Task requirements
Reproduce verbatim the lines of the listing below, beginning with the line that contains "scientific name: Taraxacum officinale" and continuing through the line that contains "scientific name: Asarum canadense", with both of those lines included.

Stored entries
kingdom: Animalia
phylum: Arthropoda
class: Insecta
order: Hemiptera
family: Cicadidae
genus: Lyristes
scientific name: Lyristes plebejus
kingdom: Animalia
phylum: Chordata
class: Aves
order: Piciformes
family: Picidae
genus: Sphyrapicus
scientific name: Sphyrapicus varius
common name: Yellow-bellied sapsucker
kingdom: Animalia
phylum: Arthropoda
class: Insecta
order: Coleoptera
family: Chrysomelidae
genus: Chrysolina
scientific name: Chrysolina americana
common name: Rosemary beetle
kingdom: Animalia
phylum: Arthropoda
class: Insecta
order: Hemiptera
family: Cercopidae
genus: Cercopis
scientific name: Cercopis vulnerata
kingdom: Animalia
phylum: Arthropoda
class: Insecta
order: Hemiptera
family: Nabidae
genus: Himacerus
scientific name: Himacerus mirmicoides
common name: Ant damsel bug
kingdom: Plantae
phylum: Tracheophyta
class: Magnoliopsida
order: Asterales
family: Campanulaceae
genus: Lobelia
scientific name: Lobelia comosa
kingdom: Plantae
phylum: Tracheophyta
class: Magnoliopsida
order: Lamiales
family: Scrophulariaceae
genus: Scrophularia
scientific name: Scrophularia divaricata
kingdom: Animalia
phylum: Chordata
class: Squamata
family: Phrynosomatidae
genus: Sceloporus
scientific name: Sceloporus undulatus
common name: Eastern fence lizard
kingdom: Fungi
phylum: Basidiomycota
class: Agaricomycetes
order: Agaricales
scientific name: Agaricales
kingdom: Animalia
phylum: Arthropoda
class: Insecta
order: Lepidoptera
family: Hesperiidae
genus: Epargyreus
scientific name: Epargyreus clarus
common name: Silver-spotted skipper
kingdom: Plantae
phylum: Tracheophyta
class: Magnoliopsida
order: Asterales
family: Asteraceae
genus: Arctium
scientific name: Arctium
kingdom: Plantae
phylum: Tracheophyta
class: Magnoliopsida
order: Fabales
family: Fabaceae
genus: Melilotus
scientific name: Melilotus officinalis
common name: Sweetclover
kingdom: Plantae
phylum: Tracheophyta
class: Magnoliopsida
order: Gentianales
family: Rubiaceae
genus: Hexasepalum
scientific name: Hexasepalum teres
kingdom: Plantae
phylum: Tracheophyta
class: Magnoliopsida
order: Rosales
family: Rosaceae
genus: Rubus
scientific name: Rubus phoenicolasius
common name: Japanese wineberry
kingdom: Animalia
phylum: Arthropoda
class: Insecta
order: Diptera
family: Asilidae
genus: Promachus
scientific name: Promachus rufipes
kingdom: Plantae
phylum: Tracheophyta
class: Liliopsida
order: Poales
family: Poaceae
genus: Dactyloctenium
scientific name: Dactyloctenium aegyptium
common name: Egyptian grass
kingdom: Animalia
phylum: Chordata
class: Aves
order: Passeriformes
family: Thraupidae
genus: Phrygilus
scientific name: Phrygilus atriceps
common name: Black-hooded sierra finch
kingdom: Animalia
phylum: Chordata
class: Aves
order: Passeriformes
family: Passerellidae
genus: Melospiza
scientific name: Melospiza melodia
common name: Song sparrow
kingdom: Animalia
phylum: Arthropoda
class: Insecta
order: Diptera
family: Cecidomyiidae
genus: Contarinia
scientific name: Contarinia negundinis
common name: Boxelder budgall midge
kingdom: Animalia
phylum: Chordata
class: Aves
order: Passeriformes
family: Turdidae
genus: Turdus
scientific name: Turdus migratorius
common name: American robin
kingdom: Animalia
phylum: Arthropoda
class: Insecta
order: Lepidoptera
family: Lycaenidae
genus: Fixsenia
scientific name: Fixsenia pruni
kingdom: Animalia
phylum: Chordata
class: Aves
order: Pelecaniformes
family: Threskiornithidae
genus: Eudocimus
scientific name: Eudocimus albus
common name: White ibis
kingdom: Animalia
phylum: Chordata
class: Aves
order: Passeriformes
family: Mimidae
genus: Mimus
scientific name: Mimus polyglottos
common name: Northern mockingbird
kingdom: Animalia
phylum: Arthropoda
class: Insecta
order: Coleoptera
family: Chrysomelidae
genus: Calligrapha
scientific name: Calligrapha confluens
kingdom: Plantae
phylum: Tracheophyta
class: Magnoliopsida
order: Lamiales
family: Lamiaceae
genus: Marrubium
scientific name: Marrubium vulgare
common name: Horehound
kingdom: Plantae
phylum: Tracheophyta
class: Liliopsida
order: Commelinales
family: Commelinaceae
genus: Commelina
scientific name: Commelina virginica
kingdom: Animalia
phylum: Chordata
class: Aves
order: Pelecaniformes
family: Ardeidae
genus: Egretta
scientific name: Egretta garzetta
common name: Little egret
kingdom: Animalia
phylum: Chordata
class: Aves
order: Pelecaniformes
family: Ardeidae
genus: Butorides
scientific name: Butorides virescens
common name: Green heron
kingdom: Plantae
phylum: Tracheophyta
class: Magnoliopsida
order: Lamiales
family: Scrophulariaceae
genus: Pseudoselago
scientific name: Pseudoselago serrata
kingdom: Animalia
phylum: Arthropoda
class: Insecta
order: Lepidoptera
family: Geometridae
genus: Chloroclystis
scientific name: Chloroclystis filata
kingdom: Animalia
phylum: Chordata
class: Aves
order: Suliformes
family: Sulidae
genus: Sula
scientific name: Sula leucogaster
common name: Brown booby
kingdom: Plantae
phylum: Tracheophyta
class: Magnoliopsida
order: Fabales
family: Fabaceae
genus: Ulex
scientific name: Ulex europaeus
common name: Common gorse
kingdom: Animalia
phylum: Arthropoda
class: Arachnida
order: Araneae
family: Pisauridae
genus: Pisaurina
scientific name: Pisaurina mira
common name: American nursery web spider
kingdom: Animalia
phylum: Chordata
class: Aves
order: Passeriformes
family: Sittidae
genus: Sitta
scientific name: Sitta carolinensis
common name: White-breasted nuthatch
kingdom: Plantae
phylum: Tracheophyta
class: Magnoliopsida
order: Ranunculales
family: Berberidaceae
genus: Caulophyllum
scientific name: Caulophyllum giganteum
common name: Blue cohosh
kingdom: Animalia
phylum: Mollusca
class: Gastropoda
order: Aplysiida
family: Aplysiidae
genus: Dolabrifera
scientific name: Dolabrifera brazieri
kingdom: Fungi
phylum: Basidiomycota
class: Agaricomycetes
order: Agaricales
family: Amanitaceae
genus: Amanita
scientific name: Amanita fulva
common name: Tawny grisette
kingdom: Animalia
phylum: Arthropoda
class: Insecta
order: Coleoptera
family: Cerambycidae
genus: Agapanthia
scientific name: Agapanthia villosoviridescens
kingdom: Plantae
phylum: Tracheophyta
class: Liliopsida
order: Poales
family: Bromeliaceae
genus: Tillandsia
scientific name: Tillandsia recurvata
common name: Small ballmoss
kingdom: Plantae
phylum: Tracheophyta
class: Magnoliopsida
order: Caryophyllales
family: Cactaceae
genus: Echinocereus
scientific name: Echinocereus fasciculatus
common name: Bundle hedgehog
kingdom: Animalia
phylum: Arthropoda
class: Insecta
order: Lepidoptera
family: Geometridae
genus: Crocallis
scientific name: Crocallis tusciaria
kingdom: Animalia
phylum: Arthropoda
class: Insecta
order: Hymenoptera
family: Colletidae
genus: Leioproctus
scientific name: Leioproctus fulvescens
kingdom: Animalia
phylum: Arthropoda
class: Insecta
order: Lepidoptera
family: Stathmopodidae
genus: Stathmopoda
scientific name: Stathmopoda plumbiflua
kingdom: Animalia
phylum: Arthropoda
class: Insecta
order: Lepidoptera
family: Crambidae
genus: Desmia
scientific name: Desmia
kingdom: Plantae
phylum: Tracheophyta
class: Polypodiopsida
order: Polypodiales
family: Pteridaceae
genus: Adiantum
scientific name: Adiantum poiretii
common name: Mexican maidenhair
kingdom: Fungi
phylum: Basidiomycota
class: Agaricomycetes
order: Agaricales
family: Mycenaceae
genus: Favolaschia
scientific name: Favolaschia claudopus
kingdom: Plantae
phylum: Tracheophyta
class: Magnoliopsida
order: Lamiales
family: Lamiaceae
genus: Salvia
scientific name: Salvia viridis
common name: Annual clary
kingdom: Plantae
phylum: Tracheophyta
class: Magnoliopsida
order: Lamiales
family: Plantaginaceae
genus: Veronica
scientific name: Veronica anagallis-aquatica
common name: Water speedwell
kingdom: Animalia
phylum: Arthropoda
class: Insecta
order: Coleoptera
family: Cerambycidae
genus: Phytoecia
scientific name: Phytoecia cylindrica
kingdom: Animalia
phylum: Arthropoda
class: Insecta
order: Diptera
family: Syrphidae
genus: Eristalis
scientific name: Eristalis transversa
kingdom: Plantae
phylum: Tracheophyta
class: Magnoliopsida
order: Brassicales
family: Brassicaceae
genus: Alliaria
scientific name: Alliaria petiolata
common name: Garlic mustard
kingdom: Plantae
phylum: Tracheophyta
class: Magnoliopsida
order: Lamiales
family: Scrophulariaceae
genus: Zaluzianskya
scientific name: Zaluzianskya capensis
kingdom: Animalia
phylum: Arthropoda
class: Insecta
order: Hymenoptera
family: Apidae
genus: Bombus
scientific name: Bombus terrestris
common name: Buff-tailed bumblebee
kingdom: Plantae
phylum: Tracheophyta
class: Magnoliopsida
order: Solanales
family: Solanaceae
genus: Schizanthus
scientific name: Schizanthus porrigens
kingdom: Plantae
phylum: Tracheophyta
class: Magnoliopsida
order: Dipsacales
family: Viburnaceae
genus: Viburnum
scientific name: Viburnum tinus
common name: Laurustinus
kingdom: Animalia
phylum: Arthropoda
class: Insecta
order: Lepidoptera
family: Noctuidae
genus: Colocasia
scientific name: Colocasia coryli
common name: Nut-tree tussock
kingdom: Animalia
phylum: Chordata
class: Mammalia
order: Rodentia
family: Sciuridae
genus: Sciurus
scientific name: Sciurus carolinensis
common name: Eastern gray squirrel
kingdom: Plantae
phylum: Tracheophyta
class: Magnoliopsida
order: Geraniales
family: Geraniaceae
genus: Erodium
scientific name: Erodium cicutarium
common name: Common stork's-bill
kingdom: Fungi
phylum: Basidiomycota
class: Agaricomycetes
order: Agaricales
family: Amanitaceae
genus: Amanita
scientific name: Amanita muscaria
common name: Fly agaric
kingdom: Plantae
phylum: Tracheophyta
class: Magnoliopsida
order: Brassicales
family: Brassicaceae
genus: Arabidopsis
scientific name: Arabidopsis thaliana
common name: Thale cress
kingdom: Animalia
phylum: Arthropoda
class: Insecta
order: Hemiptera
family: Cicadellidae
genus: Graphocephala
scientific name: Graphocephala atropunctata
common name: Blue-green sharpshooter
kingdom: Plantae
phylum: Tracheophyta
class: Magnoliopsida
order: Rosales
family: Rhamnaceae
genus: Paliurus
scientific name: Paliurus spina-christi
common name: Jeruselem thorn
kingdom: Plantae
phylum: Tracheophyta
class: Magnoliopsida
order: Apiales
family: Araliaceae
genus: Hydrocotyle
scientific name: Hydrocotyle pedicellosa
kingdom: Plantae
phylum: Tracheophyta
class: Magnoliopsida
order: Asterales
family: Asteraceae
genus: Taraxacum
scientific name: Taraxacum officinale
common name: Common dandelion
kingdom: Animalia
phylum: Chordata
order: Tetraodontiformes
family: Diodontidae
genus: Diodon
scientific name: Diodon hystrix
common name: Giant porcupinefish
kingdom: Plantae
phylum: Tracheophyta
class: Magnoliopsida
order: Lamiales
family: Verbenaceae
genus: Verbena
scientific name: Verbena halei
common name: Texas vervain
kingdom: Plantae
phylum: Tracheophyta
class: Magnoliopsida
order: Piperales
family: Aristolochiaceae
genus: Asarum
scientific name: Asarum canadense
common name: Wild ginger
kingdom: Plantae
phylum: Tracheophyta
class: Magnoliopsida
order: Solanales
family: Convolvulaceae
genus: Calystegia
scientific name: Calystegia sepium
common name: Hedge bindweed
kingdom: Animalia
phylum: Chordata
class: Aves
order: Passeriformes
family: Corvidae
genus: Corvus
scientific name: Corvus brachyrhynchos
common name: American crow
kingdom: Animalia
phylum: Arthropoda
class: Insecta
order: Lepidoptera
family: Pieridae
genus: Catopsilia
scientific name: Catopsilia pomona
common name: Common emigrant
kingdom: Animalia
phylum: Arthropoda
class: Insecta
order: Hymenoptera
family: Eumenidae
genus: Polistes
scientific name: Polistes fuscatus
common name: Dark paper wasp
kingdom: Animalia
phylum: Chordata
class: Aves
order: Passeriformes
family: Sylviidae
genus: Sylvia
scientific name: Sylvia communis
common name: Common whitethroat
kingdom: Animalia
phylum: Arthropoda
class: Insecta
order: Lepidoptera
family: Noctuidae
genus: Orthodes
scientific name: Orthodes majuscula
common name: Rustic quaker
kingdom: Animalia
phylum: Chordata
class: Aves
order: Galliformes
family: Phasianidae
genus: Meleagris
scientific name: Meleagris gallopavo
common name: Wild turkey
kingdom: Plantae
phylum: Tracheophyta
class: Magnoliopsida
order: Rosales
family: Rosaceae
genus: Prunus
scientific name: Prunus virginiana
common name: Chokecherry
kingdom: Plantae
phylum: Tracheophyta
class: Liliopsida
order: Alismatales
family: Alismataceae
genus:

Completed task
scientific name: Taraxacum officinale
common name: Common dandelion
kingdom: Animalia
phylum: Chordata
order: Tetraodontiformes
family: Diodontidae
genus: Diodon
scientific name: Diodon hystrix
common name: Giant porcupinefish
kingdom: Plantae
phylum: Tracheophyta
class: Magnoliopsida
order: Lamiales
family: Verbenaceae
genus: Verbena
scientific name: Verbena halei
common name: Texas vervain
kingdom: Plantae
phylum: Tracheophyta
class: Magnoliopsida
order: Piperales
family: Aristolochiaceae
genus: Asarum
scientific name: Asarum canadense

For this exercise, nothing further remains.